*Texte choisi*:
==================================================
À l’instar de Baillargeon, certains anarchistes soutiennent que devant les excès du néolibéralisme, seul l’État peut se porter à la défense des acquis sociaux et qu’une telle proposition ne constituerait pas un accroc majeur aux principes libertaires. Alfredo Errandonea [2], dans une conférence prononcée à Toulouse l’an dernier, montre que l’État auquel se sont historiquement opposés les anarchistes est l’État-juge-et-gendarme. Originellement, les anarchistes auraient tout simplement sous-estimés la capacité de l’État à se faire redistributeur. Cette mise au point faite, Errandonea suggère que les anarchistes doivent modifier leur stratégie : « La tâche des anarchistes n’est pas de dissoudre l’État mais de penser à la déstabilisation de cet État en séparant l’appareil politique central de domination de ses services d’enseignement, de santé publique, etc. [3] ». Les anarchistes doivent s’appliquer à transformer ce secteur public en secteur autogéré.
La conception d’Errandonea d’un État schizophrène (répressif et protecteur) suggère une vision mécaniste voire fonctionnaliste de la structure et de la fonction de l’État dans nos sociétés contemporaines. De manière similaire, en faisant appel à l’État protecteur, Baillargeon semble omettre que la constitution même de l’État moderne s’inscrit dans le sillage du développement du capitalisme et de la marchandisation des rapports sociaux. Comment donc dissocier l’État de la menace de la mondialisation quand cette même mondialisation se déploie grâce aux mécanismes d’aliénation instaurés par l’État?
==================================================
*Données brutes*:
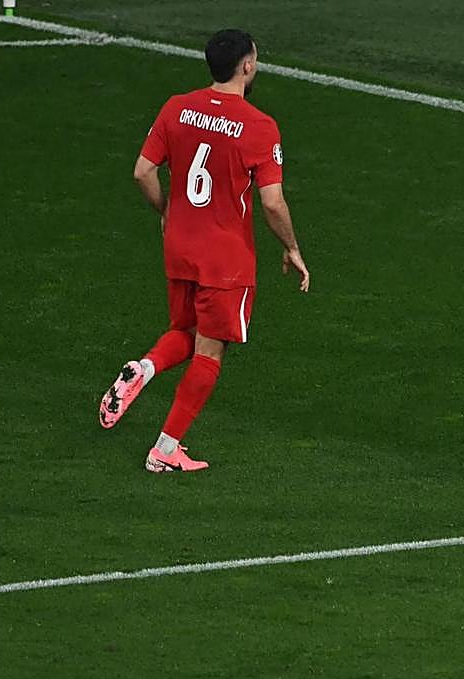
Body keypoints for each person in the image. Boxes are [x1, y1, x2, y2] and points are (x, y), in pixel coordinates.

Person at [98, 28, 310, 472]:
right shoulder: (259, 126)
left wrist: (166, 211)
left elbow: (142, 172)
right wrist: (291, 247)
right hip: (225, 259)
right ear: (247, 66)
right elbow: (272, 202)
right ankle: (165, 449)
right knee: (210, 352)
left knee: (187, 328)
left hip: (179, 247)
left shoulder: (176, 107)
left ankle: (144, 368)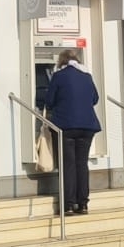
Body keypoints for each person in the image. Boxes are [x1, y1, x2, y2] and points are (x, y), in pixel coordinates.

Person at [42, 47, 100, 215]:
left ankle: (68, 205)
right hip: (87, 126)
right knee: (82, 164)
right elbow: (95, 99)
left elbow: (49, 101)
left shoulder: (58, 76)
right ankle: (83, 204)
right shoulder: (87, 76)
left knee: (68, 165)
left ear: (61, 61)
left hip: (66, 126)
==================================================
*Consigne 1*:
Recopie le passage du texte sur l’anarchisme et l’État qui va de « La conception d’Errandonea » jusqu’à « instaurés par l’État? », en remplaçant « mondialisation » par « globalisation ».
*Consigne 2*:
Écris la suite du texte sur l’anarchisme et l’État, en reprenant juste après sa dernière phrase.

*Zone de réponse 1*:
La conception d’Errandonea d’un État schizophrène (répressif et protecteur) suggère une vision mécaniste voire fonctionnaliste de la structure et de la fonction de l’État dans nos sociétés contemporaines. De manière similaire, en faisant appel à l’État protecteur, Baillargeon semble omettre que la constitution même de l’État moderne s’inscrit dans le sillage du développement du capitalisme et de la marchandisation des rapports sociaux. Comment donc dissocier l’État de la menace de la globalisation quand cette même globalisation se déploie grâce aux mécanismes d’aliénation instaurés par l’État?

*Zone de réponse 2*:
Les anarchistes savent bien que le démantèlement des programmes sociaux ne contribue pas à améliorer la qualité de vie de la population mais sert plutôt les intérêts des entrepreneurs. Ainsi, un État entièrement modelé au marché ne ferait qu’aggraver la forme autoritaire des modes d’organisation sociale. Ceci étant dit, il y a une différence importante entre la défense de programmes sociaux et l’appui à l’État, un pas que nombre d’anarchistes hésitent à franchir. Ces derniers insistent plutôt sur la nature paradoxale de l’État et tentent d’en révéler le caractère contradictoire pour en actualiser sa remise en question.
L’intervention étatique dans l’économie offre effectivement une consolation aux plus démunis. Les services de santé public, les prestations d’aide sociale, le logement social et autres mesures similaires contribuent à adoucir les effets néfastes du marché mais l’essentiel de l’intervention étatique ne vise aucunement une redistribution plus équitable des ressources. Au contraire, ce sont les libertariens et autres capitalistes qui profitent au maximum du support massif aux investissements faits par l’État. En donnant des miettes à la population par l’entremise de programmes sociaux, l’État ne participe pas à leur émancipation mais collabore à leur assujettissement. Les leçons du féminisme sont ici éclairantes.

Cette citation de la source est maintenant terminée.